Les Chroniques de l'Imaginaire

La miséricorde de l'ancillaire (Les chroniques du Radch - 3) - Leckie, Ann

Breq a réussi à mettre en échec ses adversaires les plus évidents sur la station Athoek (notamment la capitaine Hetnys qui avait tenté de l'assassiner), mais tout n'est pas réglé pour autant. La station est surpeuplée suite à l'évacuation des Sous-Jardins, or les manœuvres politiques des autorités religieuses retardent la reconstruction.

En attendant, l'inspection minutieuse des lieux a déniché - en lieu et place des dizaines de personnes non autorisées que craignaient la gouverneur Giarod - un unique individu suspect, mais dont la présence n'est pas anodine : Breq l'identifie rapidement comme un ancillaire du vaisseau notaï caché dans le Système Fantôme, le Sphène.
Comme si cela ne suffisait pas, un autre individu se présente inopinément sur la station : Zéiat, un nouveau traducteur Presger venu voir ce qu'il est advenu de son prédécesseur. Un être de fort bonne volonté, mais qui n'a d'humain que la forme et se révèle fort délicat à manier.

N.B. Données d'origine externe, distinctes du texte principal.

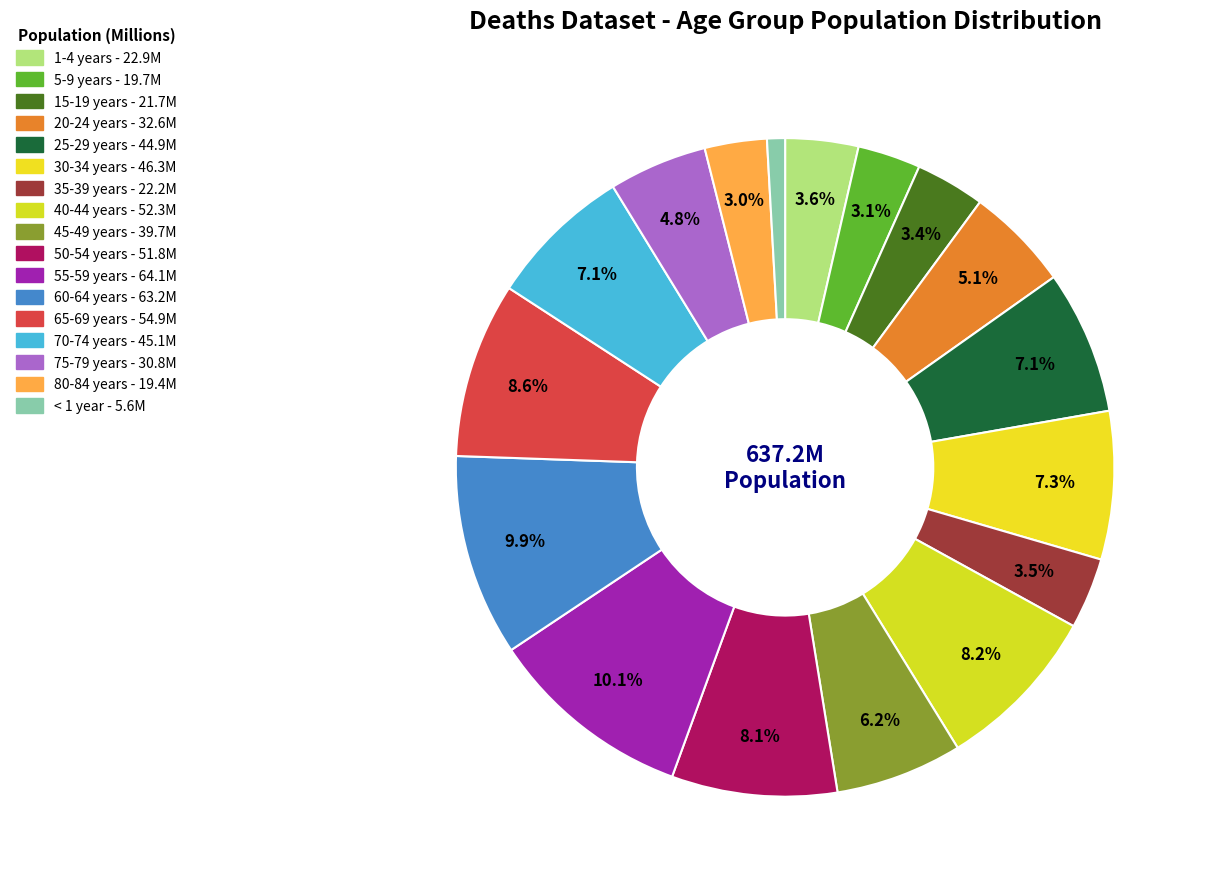

Rank the categories by value from lowest to highest.

< 1 year, 80-84 years, 5-9 years, 15-19 years, 35-39 years, 1-4 years, 75-79 years, 20-24 years, 45-49 years, 25-29 years, 70-74 years, 30-34 years, 50-54 years, 40-44 years, 65-69 years, 60-64 years, 55-59 years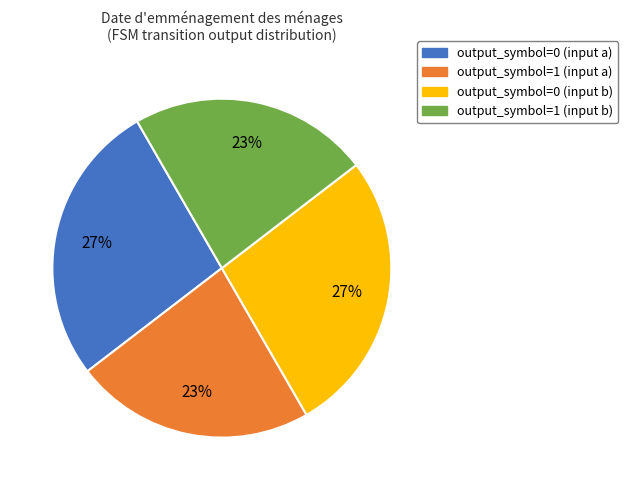

True or false: output_symbol=1 (input b) accounts for 23% of the total.

True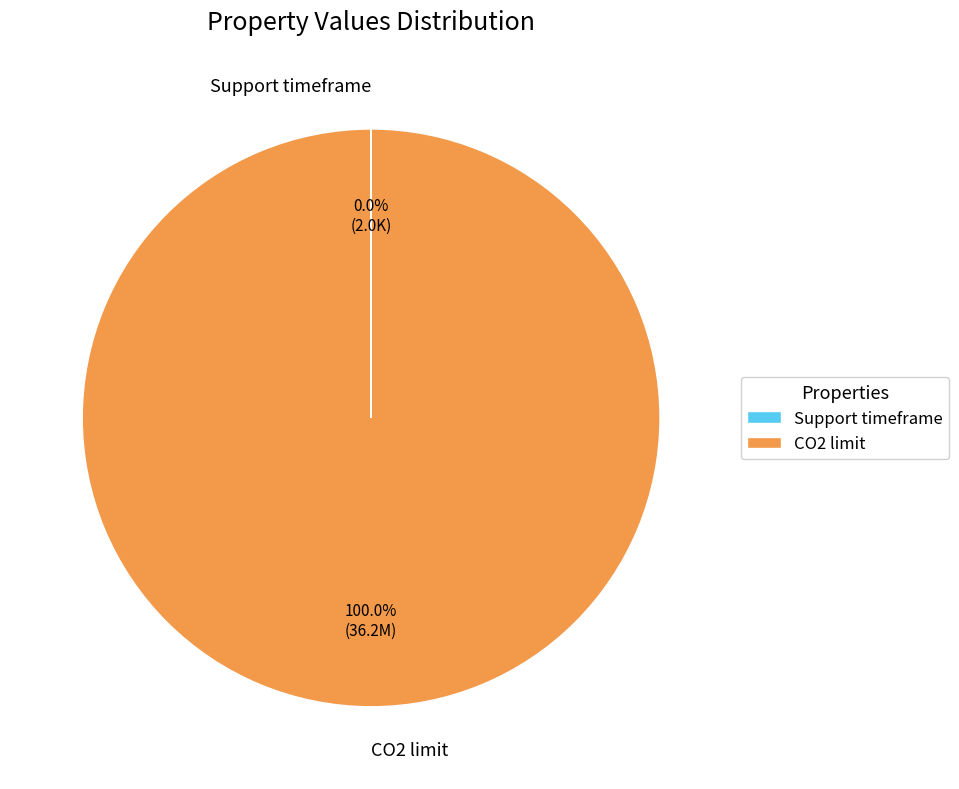

Which slice is the largest?

CO2 limit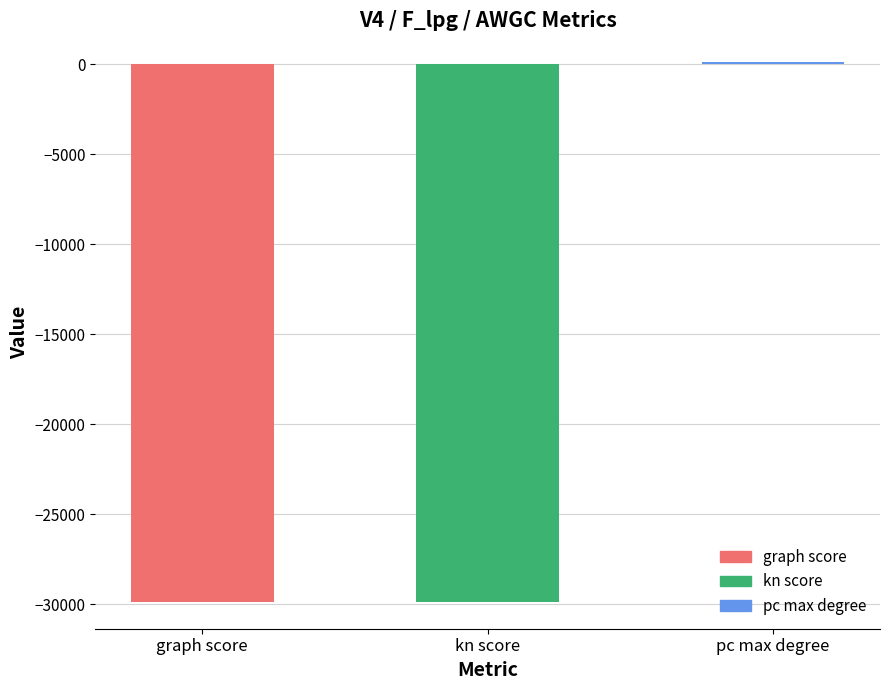

At which label does the data first exceed -29871?

pc max degree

J'attendais impatiemment ce roman qui clôt la trilogie des chroniques du Radch, je n'ai vraiment pas été déçue. Breq est toujours au centre de l'histoire, mais reste entouré de personnages que l'on prend plaisir à suivre. Le ton est plus intime, on rentre bien dans la peau des personnages. On apprécie ainsi les interactions de l'Intelligence Artificielle esseulée avec son Vaisseau, le Miséricorde de Kalr, qui commence à affirmer sa personnalité, ou avec l'énigmatique Sphène, qui n'en dit pas beaucoup mais dont on apprécie les remarques caustiques. Sans parler du traducteur Presger, qui assure une dose d'humour par la manière décalée dont elle appréhende les coutumes humaines.

Les questions que l'on se posait précédemment trouvent leur réponses. La guerre civile entamée par Anaander Mianaaï, la toute-puissante Maître du Radch, contre elle-même reste d'actualité, mais moins brûlante pour Breq et ses proches. Car Ann Leckie a su jouer de tous les éléments qu'elle avait glissés dans son récit jusque là pour nous concocter une fin explosive, qui accumule les claques à toute vitesse et m'a laissée ébahie... et ravie de son ingéniosité. Il y a certes quelques facilités (la manière dont s'en sort Queter, par exemple) mais pour l'essentiel c'est fort bien pensé. La fin est à la fois satisfaisante en soi et assez ouverte pour permettre de continuer à explorer cet univers dans d'autres romans, si l'auteure le souhaite ; pour ma part, ça ferait mon bonheur !

A noter que les fautes volontaires d'accord et de genre, si troublantes au début de la trilogie, ont fini par faire partie du décor. D'autant qu'une logique se dégage finalement (bien aidée en cela par une discussion entre Breq et Sphène page 238) : si les noms sont toujours au masculin, ils s'accordent par contre au féminin pour montrer qu'il s'agit d'une personne, ou restent au neutre (masculin, donc, pour nous) quand il s'agit d'une I.A. Une fois habitués, on ne s'en rend plus vraiment compte.

Pour tous ceux qui ont aimé les deux premiers romans, courez acheter ce dernier, vous ne le regretterez pas. Pour moi en tout cas, cette trilogie a été une de mes plus belles découvertes ces derniers temps.